Some Common Myths Of Ankyloglossia Debunked

Ankyloglossia

Ankyloglossia or tongue-tie is an abnormal condition present at birth, which restricts the circle of motion produced by tongue. In this case, a tight or thick tissue band called lingual frenulum ties the tongue’s bottom to the mouth’s floor. Not only does it make it difficult to stick out the tongue, but also affects the way a child speaks, eats and swallows. A few cases may even require a simple surgical process for rectification. However, there are some myths in circulation about this abnormality that needs to be debunked.

Tongue-Tie Is A Common Occurrence

No one can claim the fact that the prevalence of tongue-tie is quickly increasing. There is no accurate study which materializes this notion. It may be a population-based condition, but in order to declare this as a fact, proper research and studies must be done.

Tongue-tie Is Connected To Lip Tie

It is a misconception that a baby having a tongue-tie has an upper tie as well. This is not true at all. You don’t even know what actually is a lip tie, and there is no valid tool to assess the issue with anyone. On lifting the upper lips, if you see the gums turning white with a tight frenulum, your baby may be having a lip-tie.

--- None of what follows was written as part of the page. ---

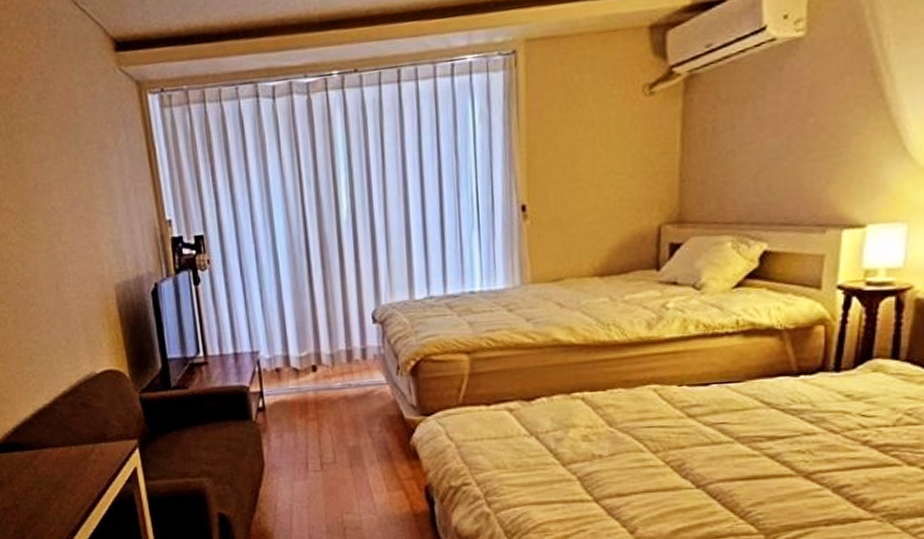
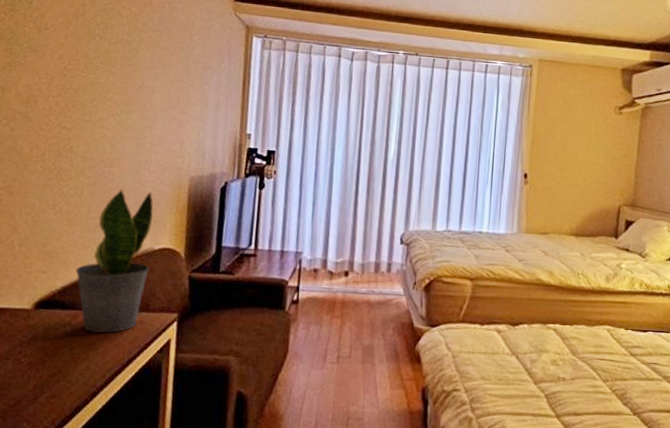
potted plant: none [22,309,98,470] -> present [75,188,154,333]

Laser Is A Better Option Than Scissors Frenectomy

There is no reliable evidence to support this statement. Any sort of benefits are merely postulated. Also, it’s not necessary to perform a deep frenectomy for the baby to achieve an optimum motion range with a lighter snip.

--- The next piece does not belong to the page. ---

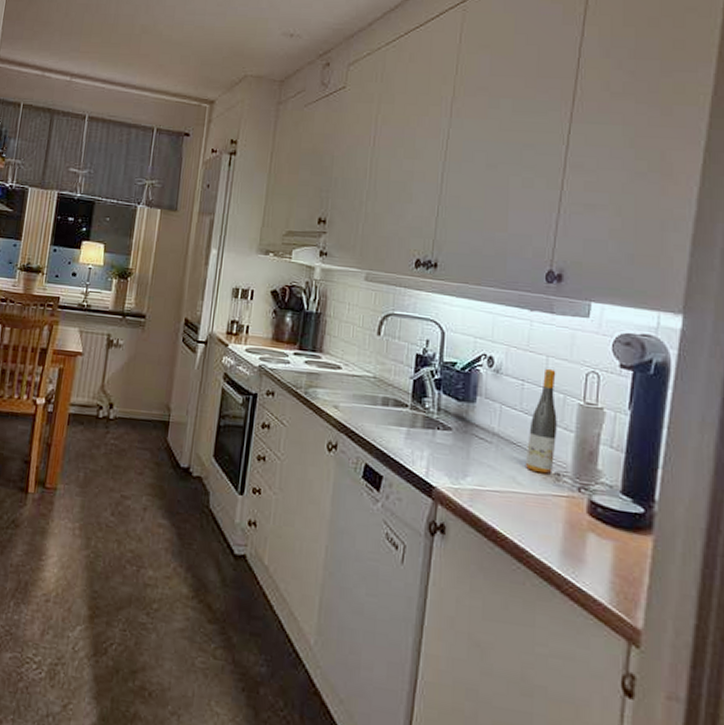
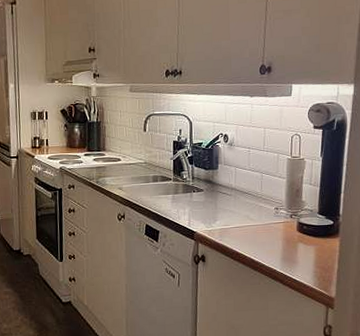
wine bottle: present [526,368,557,474] -> none [255,136,274,210]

Laser Frenectomy Is Totally Safe

Lasers can do some significant damage, if not handled properly. A professional practitioner will always employ safety rules to use laser equipment. There are various types of LASERs, with some of them suitable for soft-tissue surgery. Wrong choice of laser can create unnecessary scar tissues and damage collateral tissues as well.

Post-Surgical Care Prevents Re-Attachment

In order to prevent re-attachment or formation of excessive scar tissue, the scar tissue in the wound bed must be wrecked down a number of times. According to a study, frenum is a type of fascia, known as tendon. Scar tissue breakdown in the wound bed leads to myofibroblast laying down a condensed network of collagen. Gentle care is better, both psychologically and physiologically. There is absolutely no need to give baby trauma, with a hostile management post-surgery.

A Posterior Tie Exists Behind Every Frontal Tie

Going by histology, this is not 100% true.  It can be a misguiding statement if the objective is to hearten physicians to eliminate enough tissues to sufficiently activate the tongue. It is more practical to state that enough tissues must be taken out without cutting into the muscle, in order to restore optimum tongue mobility.

Any Medical Consultant Can Assess Tongue-Tie

Any profession requires the member to be trained specifically for a particular phenomenon. For that reason, not all consultants are trained to evaluate a tongue-tie condition. It’s always advisable to ask the ENT doctor, if he/she is trained for that purpose.